Director Harris has the most fun introducing the various acts on Unigram’s roster. There’s a Goldie-like drum-and-bass auteur (Osy Ikhile) who’s “gone Colonel Kurtz” recording an experimental second album; a squabbling bunch of Spice Girls wannabes; a hipper-than-thou Swedish indie band; and a debauched German dance producer (Moritz Bleibtreu) whose new song Steven describes as “the biggest insult to humanity since the Nazis cooed over the blueprints to Auschwitz.” He releases it as a single anyway.
But in the words of a British band whom Steven no doubt despises, that joke isn’t funny anymore — at least not beyond the film’s midway point. A little of Steven’s bilious voiceover ranting goes a long way, yet it continues wall-to-wall as he rapidly devolves from conniving douchebag to murderous monster, and the film’s lack of modulation ultimately proves deadening. A number of his quips hit the target — like describing a bashful indie-loving scout as “putting the ‘uh’ and ‘er’ in A&R” — but just as often they wallow in a tiresome tenor of try-hard transgressiveness, whipping out incest and HIV metaphors in a manner more pushy than shocking.
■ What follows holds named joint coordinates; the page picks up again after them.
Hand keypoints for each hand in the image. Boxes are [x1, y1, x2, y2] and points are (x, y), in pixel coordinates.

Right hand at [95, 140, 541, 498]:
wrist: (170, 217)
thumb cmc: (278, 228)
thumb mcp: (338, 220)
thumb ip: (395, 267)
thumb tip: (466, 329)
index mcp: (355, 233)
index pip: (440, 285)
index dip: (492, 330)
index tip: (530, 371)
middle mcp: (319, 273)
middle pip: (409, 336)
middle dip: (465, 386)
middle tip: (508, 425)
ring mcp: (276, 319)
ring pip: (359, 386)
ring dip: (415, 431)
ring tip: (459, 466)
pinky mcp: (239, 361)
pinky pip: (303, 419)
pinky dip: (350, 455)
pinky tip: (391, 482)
Even after Steven bumps off his direct competition, his path to the top is still complicated by his equally ambitious secretary (Georgia King); a rival exec (Tom Riley) who actually seems to have some aptitude for the job; and a shambling police investigator (supporting-cast standout Edward Hogg) who might be tempted to look the other way in exchange for a publishing contract. After exhausting most of its satirical energy, “Kill Your Friends” simply traces Steven’s race to the bottom of human depravity in its second half, growing more bloodily extreme and less interesting as it goes.
TV veteran Harris, here helming his first theatrical feature, is successful in fleshing out the steely sterility and neon-lit iniquity of Steven’s environs, and the film leaps along with a propulsive rhythm matched by its well-sourced Britpop-and-electronica soundtrack. But the sort of breathless, early Danny Boyle-style augmented reality that Harris seems to be straining for isn’t quite within his reach. Hoult, however, is icily convincing in his vampiric lead role, and if nothing else, his turn here and in “Mad Max: Fury Road” should ensure that his old child-actor parts will never again be listed in parentheses after his name.
Toronto Film Review: 'Kill Your Friends'
Reviewed online, Los Angeles, Aug. 22, 2015. Running time: 103 MIN. (In Toronto Film Festival — City to City London.)
(U.K.) An Altitude Film Entertainment and AI Film presentation in association with Pinewood Pictures of a Unigram/Altitude Film Entertainment production. Produced by Len Blavatnik, Gregor Cameron, Will Clarke. Executive producers, Andy Mayson, Mike Runagall, Vince Holden, Aviv Giladi, Ben Giladi, Kate Buckley, Nicholas Hoult, Steve Norris, Ivan Dunleavy, Danny Perkins, Dan MacRae, Amanda Ghost, Johnny Vaughan.
Directed by Owen Harris. Screenplay, John Niven, based on his novel. Camera (color), Gustav Danielsson; editor, Bill Smedley; music, Junkie XL; music supervisor, Rich Robinson; production designer, Charlotte Pearson; costume designer, Susie Coulthard; art director, James Price; sound, Henry Milliner; supervising sound editor, Glen Gathard; re-recording mixers, Adam Scrivener, Peter Hanson; assistant director, Jim Imber; casting, Colin Jones.
Nicholas Hoult, James Corden, Tom Riley, Georgia King, Edward Hogg, Rosanna Arquette, Craig Roberts, Jim Piddock, Joseph Mawle, Osy Ikhile, Ella Smith, Moritz Bleibtreu.